My dad and his brother were 10 years old when the Hawks won the Stanley Cup in 1961, finalizing their journey to caring about the Hawks as much as they cared about the Bears and Cubs.
Five years later, in 1966, Arthur’s son Bill became team chairman, while Dick Klein founded Chicago’s third attempt at an NBA team: the Bulls. Wirtz wondered then what Halas wondered in 1947: Would TV drive fans away from home games? Halas figured he would cross that bridge when he came to it; Wirtz just blew up the bridge. By the early 1970s, Wirtz had banned Hawks home games from television, while Klein, a basketball junkie and exuberant promoter, was in his first deal with WGN-TV. The Bulls gained a following in the 1970s with the Dick Motta-led teams of Mr. Bull, Stormin’ Norm, Butterbean and Chet the Jet. But they were still considered a niche franchise, behind the Bears, Hawks and whichever baseball team one rooted for.
By the time I was becoming a sports fan in the 1980s, the combination of the Hawks’ middling seasons and the explosion of Michael Jordan made me a natural Bulls fan over hockey. Yet something else did too: TV.
While ticket prices were rapidly rising for Bulls game, I could catch every game on television at a time when I couldn’t even watch Hawks home playoff games. While I waited for the Cubs to finally reach a World Series in my life (and waited… and waited…) and waited for Ditka’s Bears to win a second Super Bowl as we all knew they would, the rise of MJ, Scottie and the gang meant the Bulls occupied an increasingly large piece of my emotional pie.
In 1992, the Bulls and the Hawks made their respective championship rounds. Bulls games on TV didn’t stop fans from showing up; the team was in the midst of their eventual 610-game sellout streak. Meanwhile, the only way to watch the Hawks home games in the ‘92 Stanley Cup outside of Chicago Stadium was Wirtz’s pay-per-view service HawkVision.
Championships plus television: For a generation of Chicago fans, that was the formula that turned us into rabid hoops heads and away from the puck. It didn’t matter if the Bears, Hawks, Cubs or Sox were losing. The Bulls were our primary emotional draw. They made us whole. And that gave us patience. In the 1990s, if you couldn’t participate in an NBA conversation, you almost weren’t even a sports fan. I didn’t become a “we” Hawks fan until 2010 when they won their first Cup since Charlie Silverstein was 10.

### About this task
In the Chicago sports passage, what was the name of the pay-per-view service that offered Hawks home games in the 1992 Stanley Cup? Rely only on the Chicago sports passage above.

### Listed records
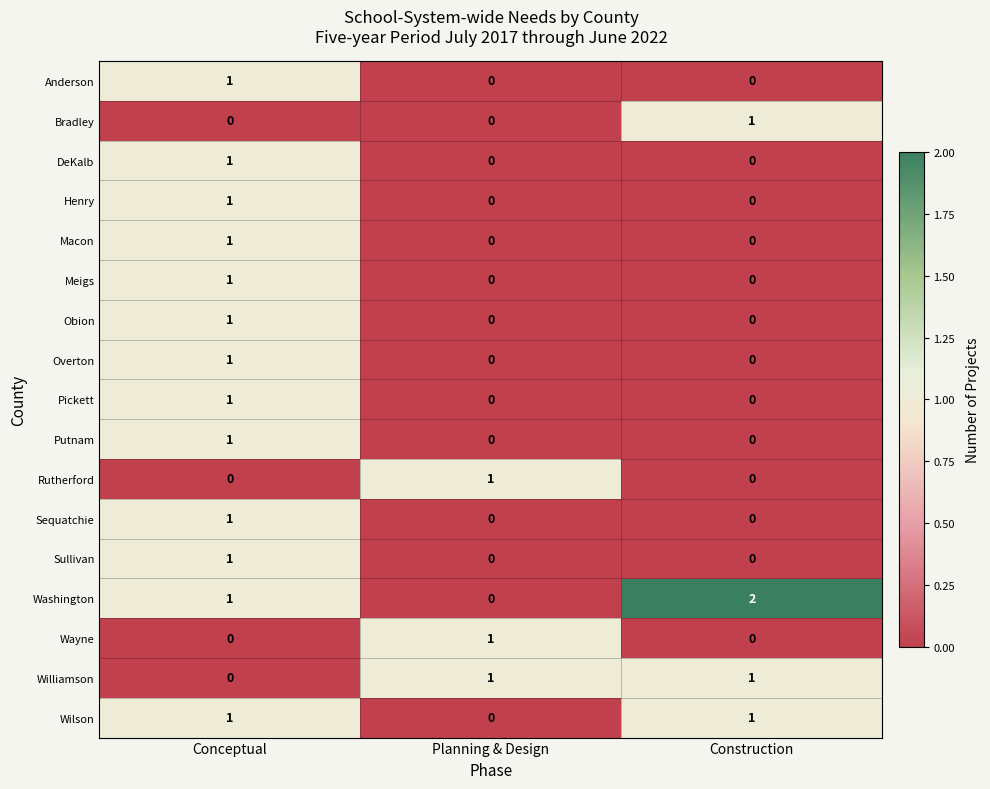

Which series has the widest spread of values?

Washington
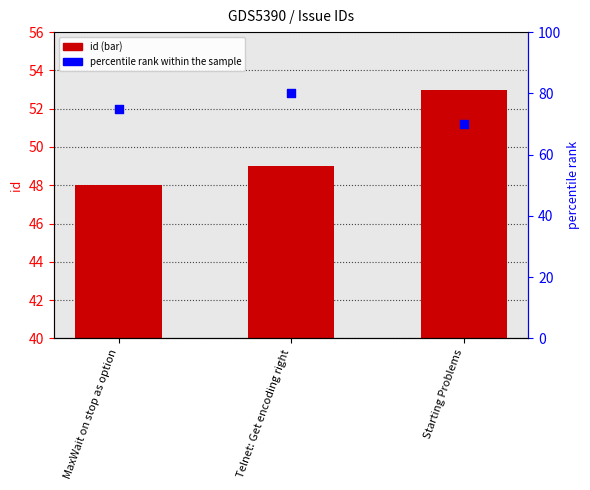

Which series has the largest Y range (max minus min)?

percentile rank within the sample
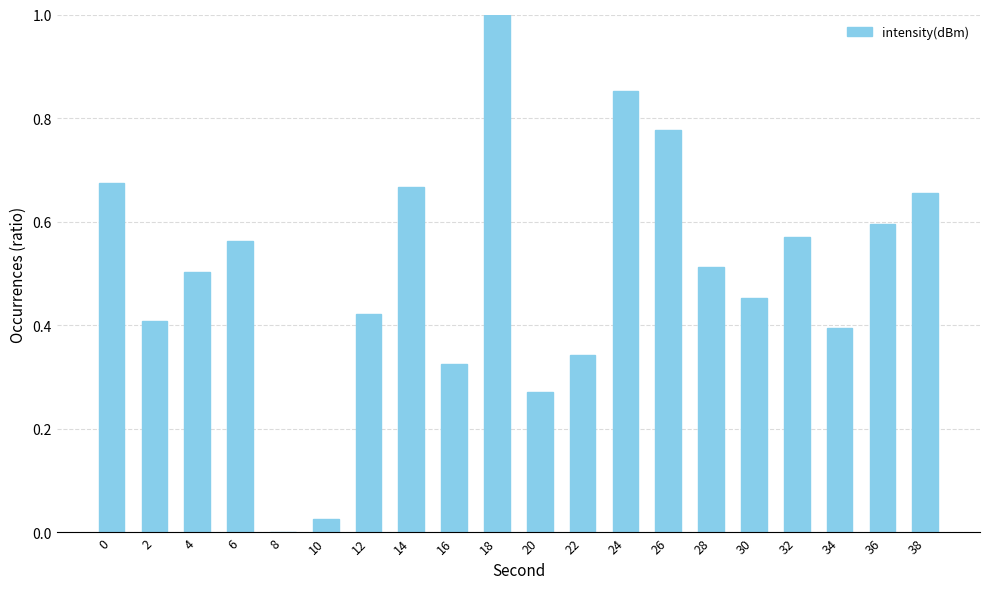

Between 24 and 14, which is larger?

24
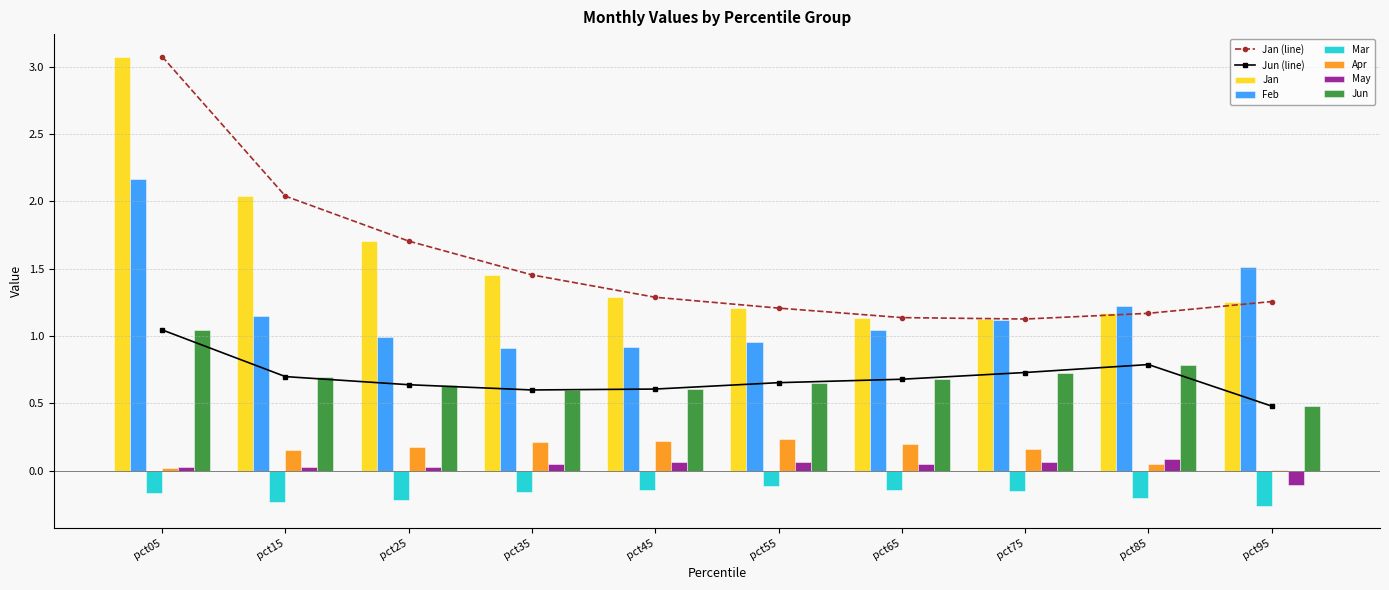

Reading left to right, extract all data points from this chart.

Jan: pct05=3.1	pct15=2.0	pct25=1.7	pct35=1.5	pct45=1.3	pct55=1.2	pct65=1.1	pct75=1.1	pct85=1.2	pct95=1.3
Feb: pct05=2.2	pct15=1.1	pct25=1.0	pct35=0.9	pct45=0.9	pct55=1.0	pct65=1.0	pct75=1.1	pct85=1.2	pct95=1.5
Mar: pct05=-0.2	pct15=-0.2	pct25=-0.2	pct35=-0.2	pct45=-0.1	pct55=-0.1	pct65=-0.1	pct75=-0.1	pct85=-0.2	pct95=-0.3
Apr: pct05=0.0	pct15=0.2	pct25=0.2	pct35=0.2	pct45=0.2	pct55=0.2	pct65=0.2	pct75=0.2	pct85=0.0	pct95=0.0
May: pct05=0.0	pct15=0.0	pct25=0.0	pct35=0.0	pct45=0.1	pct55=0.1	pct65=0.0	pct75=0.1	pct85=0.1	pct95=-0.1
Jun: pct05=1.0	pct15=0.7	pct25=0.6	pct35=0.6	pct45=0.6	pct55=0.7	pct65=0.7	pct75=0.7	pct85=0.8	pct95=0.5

### Result for this exercise
HawkVision